Q:Alright. So what travel would you be required to do in order to do that?

A:Well I've got to travel, say, from Glenorchy to Kingston and that and every so often we go to Devonport to price jobs up there, or Launceston.

Q:Yes and how frequently would you be required to do that type of work?

A:What to travel up north and price jobs?

Q:Yes and around the place.

A:I don't know, probably once a month, you know, six weeks."

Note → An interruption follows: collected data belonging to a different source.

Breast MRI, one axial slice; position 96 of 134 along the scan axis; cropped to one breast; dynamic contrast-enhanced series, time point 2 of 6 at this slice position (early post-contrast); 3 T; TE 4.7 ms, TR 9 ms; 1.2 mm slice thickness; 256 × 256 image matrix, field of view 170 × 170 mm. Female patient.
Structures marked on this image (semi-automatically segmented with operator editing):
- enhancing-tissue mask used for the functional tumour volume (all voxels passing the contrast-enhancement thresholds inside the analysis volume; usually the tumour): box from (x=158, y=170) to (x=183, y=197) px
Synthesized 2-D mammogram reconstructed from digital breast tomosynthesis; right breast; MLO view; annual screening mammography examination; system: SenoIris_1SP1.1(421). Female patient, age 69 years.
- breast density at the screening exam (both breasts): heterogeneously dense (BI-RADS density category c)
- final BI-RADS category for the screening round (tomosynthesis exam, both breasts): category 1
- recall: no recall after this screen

  1. In The Registrar of Motor Vehicles v Eeles (supra) Neasey J referred to Strickland v Parsons with approval and said at p.26 with respect to the words "severe and unusual":

"[I] would express it in my own way as meaning, in the context, 'of unusual degree', so that the expression 'severe and unusual' means, 'severe and of unusual degree'. That is to say, the expression 'severe and unusual hardship' is intended by the legislature to be a compendious expression in which the two parts are complimentary. It follows, in my view, that some or all the circumstances which go to make the hardship severe may also make it of unusual degree. In other words, the two expressions have much the same meaning, which is I think what the legislature intended. 'Unusual' reinforces 'severe'."

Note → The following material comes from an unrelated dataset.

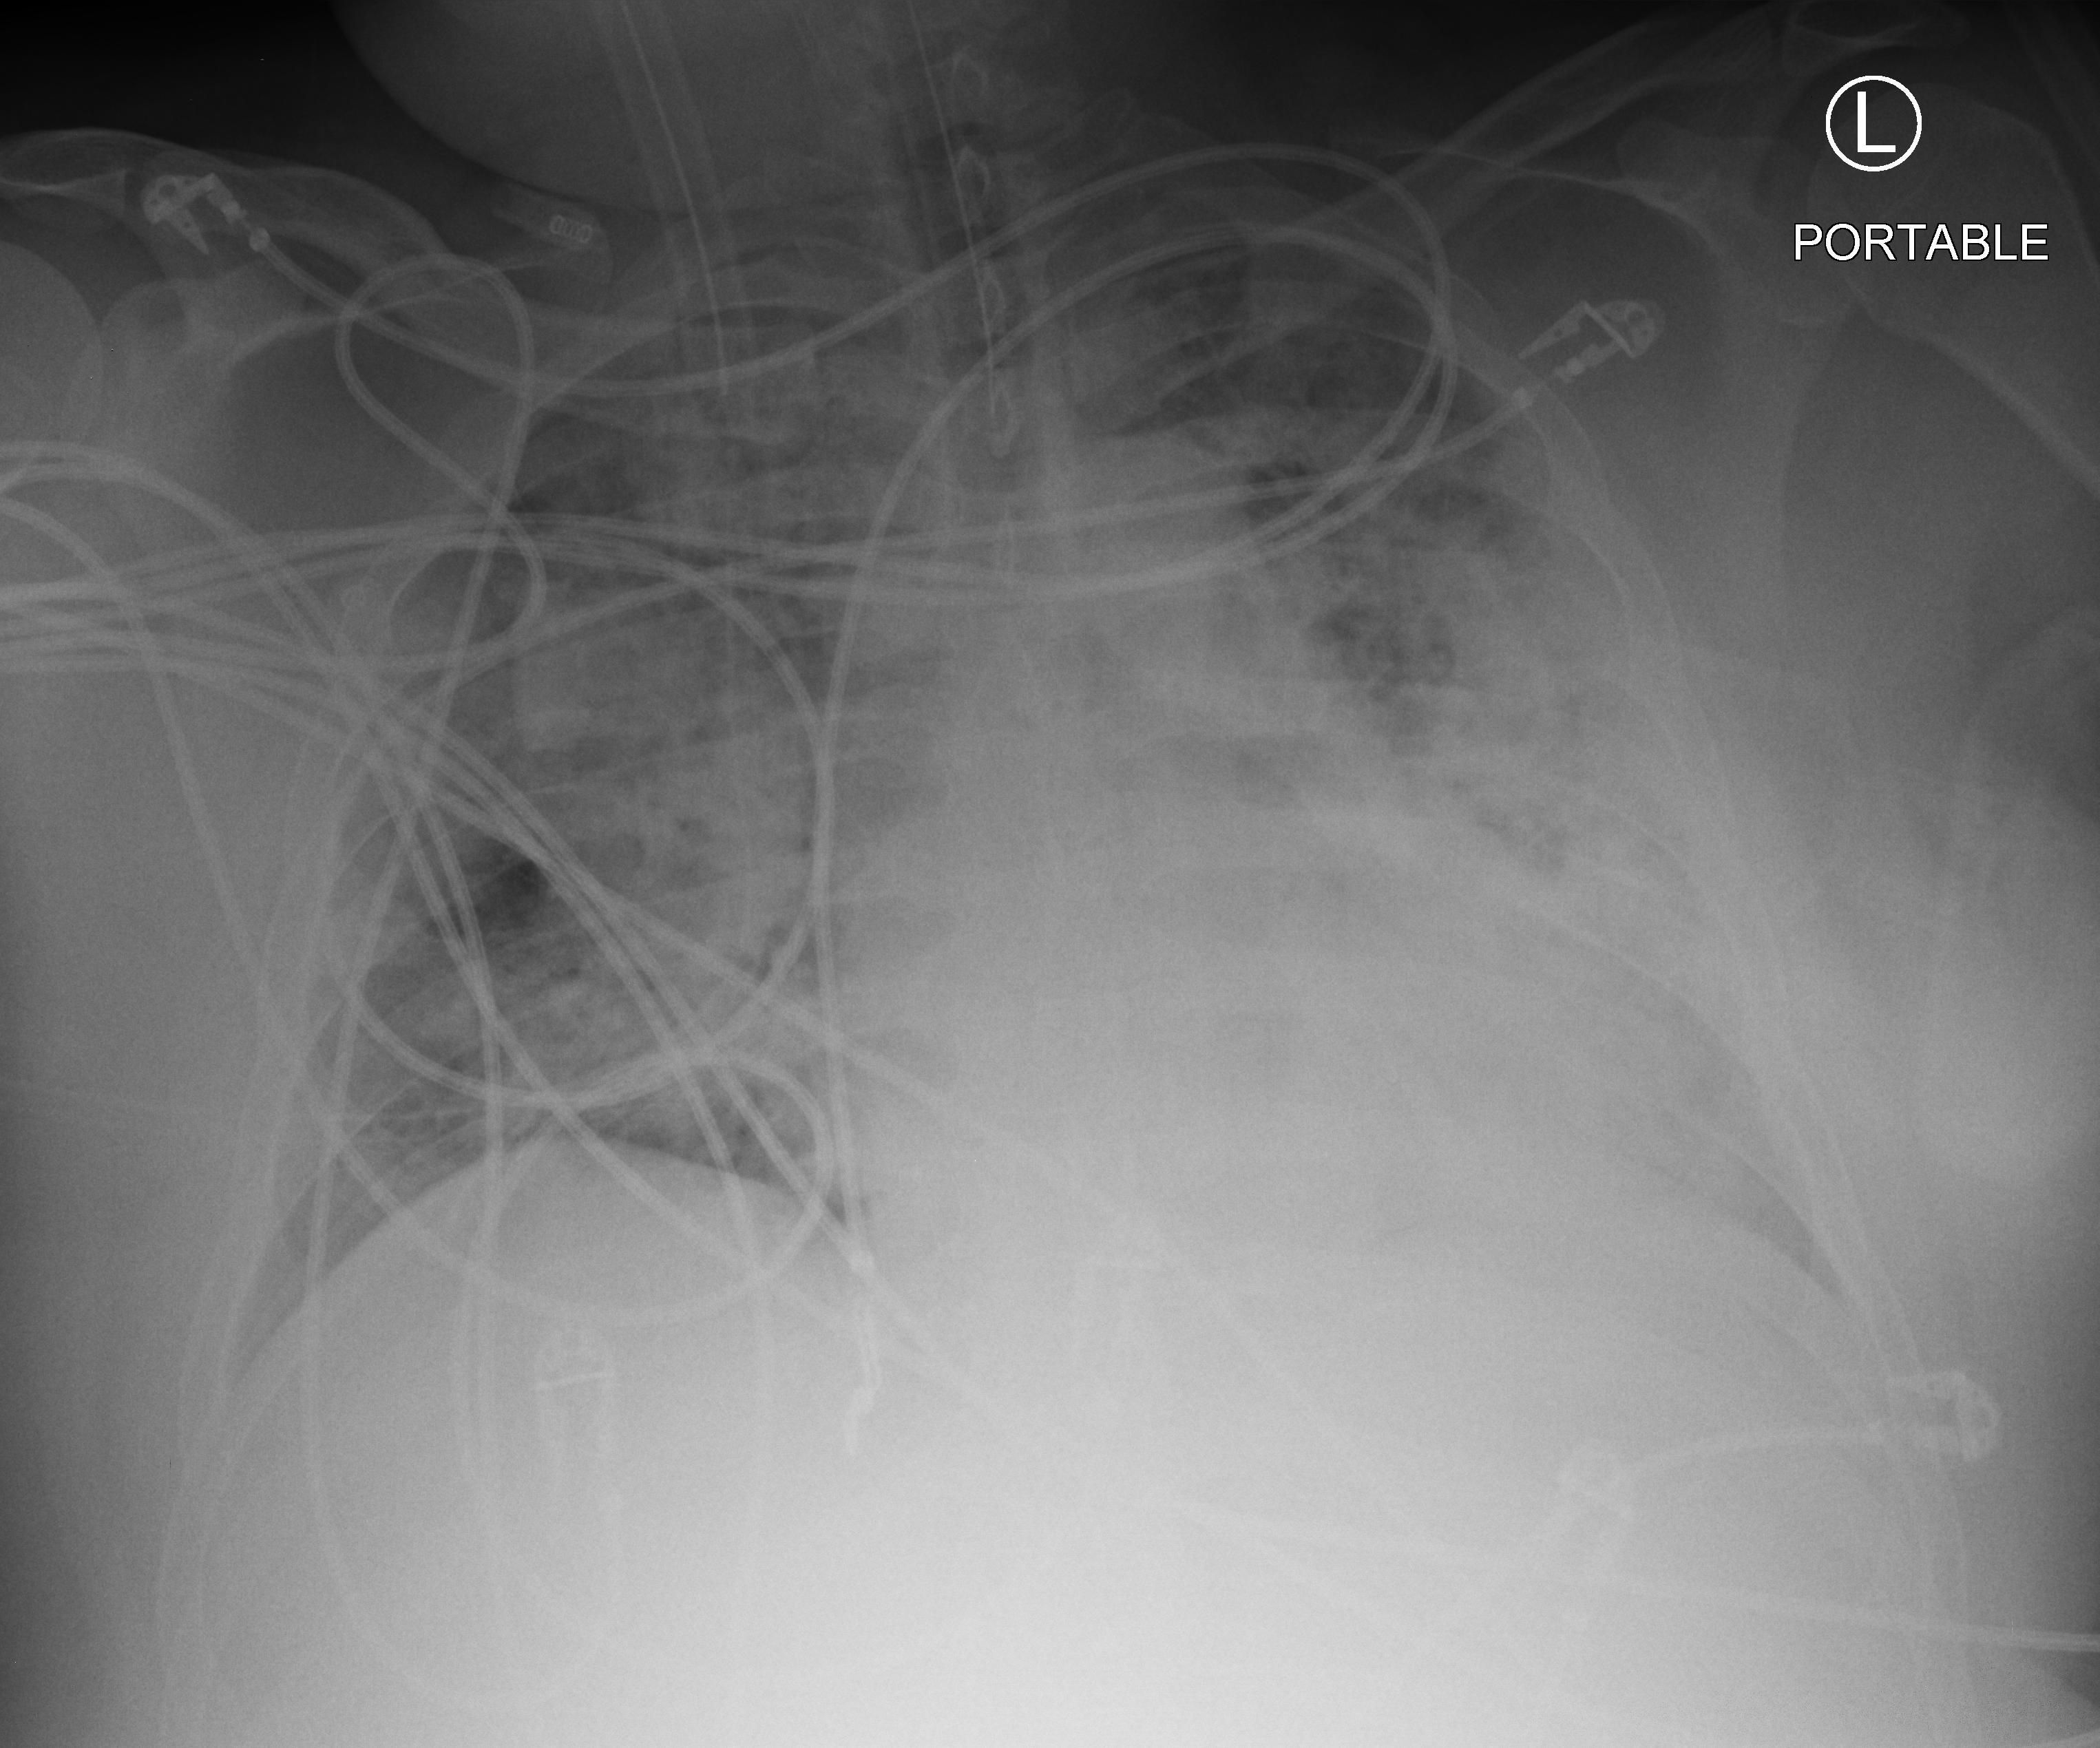
Portable chest radiograph; anteroposterior (AP) projection. Adult patient hospitalised with COVID-19, age 18–59 years.
From the hospital-stay record, not from the radiograph (when in the stay this image was taken is not recorded): length of hospital stay: 22 days; mechanically ventilated during this hospital stay: yes; chronic kidney disease (admission record): no.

See also Davidson v Registrar of Motor Vehicles (supra).

  1. With great respect to the learned magistrate I have reached the conclusion that his finding that the order of disqualification will impose or is imposing severe and unusual hardship is in error. Mindful of the question before this Court I have nonetheless reached the view that the evidence was not sufficient to satisfy the stringent test referred to above and that the finding of the learned magistrate was one which was not reasonably open on the evidence.

  1. It is unnecessary to consider the remaining ground of the motion to review. The motion to review is allowed, the order authorising the issue of a restricted licence quashed and the application for that order is dismissed.